28/12/2025
Circulating microRNAs
Circulating microRNAs (miRNAs) are short, noncoding RNA molecules released into the bloodstream in stable forms — bound to proteins (e.g., Argonaute), associated with lipoproteins, or enclosed within extracellular vesicles. Because they remain detectable in plasma and serum, circulating miRNAs are attractive, minimally invasive biomarker candidates across oncology, cardiology, infectious diseases and neurology.
Why laboratories should pay attention:
• Stability and accessibility. Many circulating miRNAs resist RNase degradation in blood and can be measured from routine clinical specimens, enabling liquid-biopsy workflows.
• Broad clinical signal. Distinct circulating-miRNA signatures have been reported for diagnosis, prognosis and treatment response across multiple disease areas.
• Biological relevance. miRNA profiles often reflect underlying pathophysiology (cell type of origin, injury, inflammation or tumor-related processes), offering mechanistic insight in addition to diagnostic signal.
Critical caveats:
• Pre-analytical variability is large. Serum versus plasma choice, collection tube, time to centrifugation, degree of hemolysis, and storage/freeze–thaw history substantially affect measured miRNA levels. Lock and document SOPs.
• Platform and normalization matter. qRT-PCR, small RNA sequencing and hybridization platforms can yield different profiles. Spike-in controls and normalization strategies mitigate but do not eliminate inter-method variability. Validate platform performance for your intended use.
• Reproducibility is required for clinical uptake. Many candidate miRNA biomarkers originate from single-center studies. Multi-site validation, standardized workflows, and clear clinical decision pathways are necessary before routine deployment.
Practical roadmap for implementation:
Define the clinical question (diagnosis, prognosis, therapy monitoring) and choose the specimen type accordingly.
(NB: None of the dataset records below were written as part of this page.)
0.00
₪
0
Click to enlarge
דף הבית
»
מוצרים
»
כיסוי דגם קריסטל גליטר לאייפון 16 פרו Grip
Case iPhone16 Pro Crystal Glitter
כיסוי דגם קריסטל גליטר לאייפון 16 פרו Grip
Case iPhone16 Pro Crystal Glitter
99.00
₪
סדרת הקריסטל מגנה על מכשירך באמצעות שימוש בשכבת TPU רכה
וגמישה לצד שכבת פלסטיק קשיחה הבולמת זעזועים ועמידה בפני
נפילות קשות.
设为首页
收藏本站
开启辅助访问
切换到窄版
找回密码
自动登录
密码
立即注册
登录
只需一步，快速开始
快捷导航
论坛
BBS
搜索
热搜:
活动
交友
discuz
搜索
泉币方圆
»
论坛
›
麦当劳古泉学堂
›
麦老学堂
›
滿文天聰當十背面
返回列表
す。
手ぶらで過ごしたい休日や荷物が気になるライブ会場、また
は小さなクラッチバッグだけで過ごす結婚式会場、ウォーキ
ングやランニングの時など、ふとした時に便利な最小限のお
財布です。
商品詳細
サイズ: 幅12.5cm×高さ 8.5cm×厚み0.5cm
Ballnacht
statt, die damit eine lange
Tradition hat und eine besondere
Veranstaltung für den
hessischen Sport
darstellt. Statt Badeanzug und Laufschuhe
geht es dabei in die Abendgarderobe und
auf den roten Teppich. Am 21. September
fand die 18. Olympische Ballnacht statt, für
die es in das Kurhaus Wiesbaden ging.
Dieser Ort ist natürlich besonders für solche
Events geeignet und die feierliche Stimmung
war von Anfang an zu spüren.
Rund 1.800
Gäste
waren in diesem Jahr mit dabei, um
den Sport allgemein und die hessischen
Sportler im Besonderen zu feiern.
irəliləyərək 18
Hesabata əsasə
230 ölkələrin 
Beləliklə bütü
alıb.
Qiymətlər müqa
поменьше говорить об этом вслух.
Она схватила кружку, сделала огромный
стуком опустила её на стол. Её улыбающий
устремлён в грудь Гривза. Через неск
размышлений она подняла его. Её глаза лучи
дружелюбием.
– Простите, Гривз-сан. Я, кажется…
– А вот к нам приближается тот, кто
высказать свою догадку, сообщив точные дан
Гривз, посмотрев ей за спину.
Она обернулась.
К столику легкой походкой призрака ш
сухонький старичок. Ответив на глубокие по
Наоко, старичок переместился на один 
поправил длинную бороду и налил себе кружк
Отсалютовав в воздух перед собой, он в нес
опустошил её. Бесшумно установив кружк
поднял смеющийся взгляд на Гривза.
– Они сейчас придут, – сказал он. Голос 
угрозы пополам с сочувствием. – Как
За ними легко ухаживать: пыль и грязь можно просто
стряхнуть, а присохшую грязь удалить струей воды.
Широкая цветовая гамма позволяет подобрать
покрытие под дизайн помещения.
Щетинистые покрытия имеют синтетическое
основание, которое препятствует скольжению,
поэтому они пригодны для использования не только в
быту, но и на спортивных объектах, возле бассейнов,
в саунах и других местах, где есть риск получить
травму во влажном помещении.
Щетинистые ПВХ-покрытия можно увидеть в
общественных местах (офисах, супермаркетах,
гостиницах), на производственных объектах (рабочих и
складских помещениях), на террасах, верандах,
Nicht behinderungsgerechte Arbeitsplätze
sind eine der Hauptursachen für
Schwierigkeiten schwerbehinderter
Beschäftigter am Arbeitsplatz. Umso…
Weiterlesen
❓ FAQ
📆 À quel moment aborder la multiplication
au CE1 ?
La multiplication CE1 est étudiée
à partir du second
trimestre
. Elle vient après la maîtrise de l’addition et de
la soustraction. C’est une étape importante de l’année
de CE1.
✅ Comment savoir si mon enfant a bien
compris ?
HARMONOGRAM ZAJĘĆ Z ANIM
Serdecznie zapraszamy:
Lock pre-analytical SOPs (tube type, processing time, centrifugation, storage) and document every sample.
Select and validate a platform for the intended use; perform method comparisons and assess intra/inter-assay precision.
Run a pilot study with a well-annotated cohort, then pursue multi-center validation before offering clinical reports.
Summary:
Circulating miRNAs are biologically informative and translationally promising biomarkers. Their clinical value depends on rigorous pre-analytics, validated analytical workflows, and reproducible multi-site evidence.